** Quoted passage follows **

One of the keys to the Heathcliff mythos is the title cat’s extreme sangfroid: despite the madness going on all around him, even when it’s madness he’s implemented, he keeps his cool. Whether he’s meeting the Garbage Ape’s new sidekick or being worshipped as a god, he tends not to get really worked up about anything. Thus today’s panel, which I assume to be some kind of drug-induced hallucination, makes total sense to me. Not only is Heathcliff himself largely unimpressed to discover that a hitherto inanimate ball of yarn has somehow sprouted a face and is speaking to him, but the yarn-face itself — which, I must emphasize for my own sanity, I believe to be a mere projection of Heathcliff’s chemically-altered subconscious — appears pretty blasé about its unexpected and horrifying existence. “Yeah, you should probably bat me around or whatever,” it mumbles affectlessly. “Hey, if I unravelled, would the individual components of my face become separated from one another, and each have its own eerie detached existence somewhere on the long string of yarn spread haphazardly across the room? Boy, that’d be a thing, huh.”

** End of Quoted passage **
** Data excerpts follows **

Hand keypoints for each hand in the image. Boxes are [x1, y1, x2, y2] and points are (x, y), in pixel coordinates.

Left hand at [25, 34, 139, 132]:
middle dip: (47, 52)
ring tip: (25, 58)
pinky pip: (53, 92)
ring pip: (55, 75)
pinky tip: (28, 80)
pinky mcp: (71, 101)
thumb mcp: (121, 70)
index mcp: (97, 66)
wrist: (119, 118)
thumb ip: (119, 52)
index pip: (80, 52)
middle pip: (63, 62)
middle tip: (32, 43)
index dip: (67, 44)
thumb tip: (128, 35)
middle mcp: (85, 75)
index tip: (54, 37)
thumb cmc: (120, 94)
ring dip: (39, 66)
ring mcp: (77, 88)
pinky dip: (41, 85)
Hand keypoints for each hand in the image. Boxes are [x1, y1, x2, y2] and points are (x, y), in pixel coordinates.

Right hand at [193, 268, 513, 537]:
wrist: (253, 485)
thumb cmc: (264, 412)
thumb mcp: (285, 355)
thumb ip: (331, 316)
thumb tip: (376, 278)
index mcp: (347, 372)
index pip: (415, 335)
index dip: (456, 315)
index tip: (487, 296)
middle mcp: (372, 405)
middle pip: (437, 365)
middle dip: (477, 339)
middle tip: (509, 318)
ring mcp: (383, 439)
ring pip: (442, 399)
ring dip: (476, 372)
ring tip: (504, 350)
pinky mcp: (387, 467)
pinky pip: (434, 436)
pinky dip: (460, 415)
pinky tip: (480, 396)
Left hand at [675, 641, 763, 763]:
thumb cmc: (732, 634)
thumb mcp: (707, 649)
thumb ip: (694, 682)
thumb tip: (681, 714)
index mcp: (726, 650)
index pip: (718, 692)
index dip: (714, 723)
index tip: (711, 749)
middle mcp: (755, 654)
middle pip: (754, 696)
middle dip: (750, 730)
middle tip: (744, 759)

** End of Data excerpts **

Directions for this task —
Can you write out the whole Heathcliff passage word for word? The entries aren't needed for anything here.

Solution for this exercise —
One of the keys to the Heathcliff mythos is the title cat’s extreme sangfroid: despite the madness going on all around him, even when it’s madness he’s implemented, he keeps his cool. Whether he’s meeting the Garbage Ape’s new sidekick or being worshipped as a god, he tends not to get really worked up about anything. Thus today’s panel, which I assume to be some kind of drug-induced hallucination, makes total sense to me. Not only is Heathcliff himself largely unimpressed to discover that a hitherto inanimate ball of yarn has somehow sprouted a face and is speaking to him, but the yarn-face itself — which, I must emphasize for my own sanity, I believe to be a mere projection of Heathcliff’s chemically-altered subconscious — appears pretty blasé about its unexpected and horrifying existence. “Yeah, you should probably bat me around or whatever,” it mumbles affectlessly. “Hey, if I unravelled, would the individual components of my face become separated from one another, and each have its own eerie detached existence somewhere on the long string of yarn spread haphazardly across the room? Boy, that’d be a thing, huh.”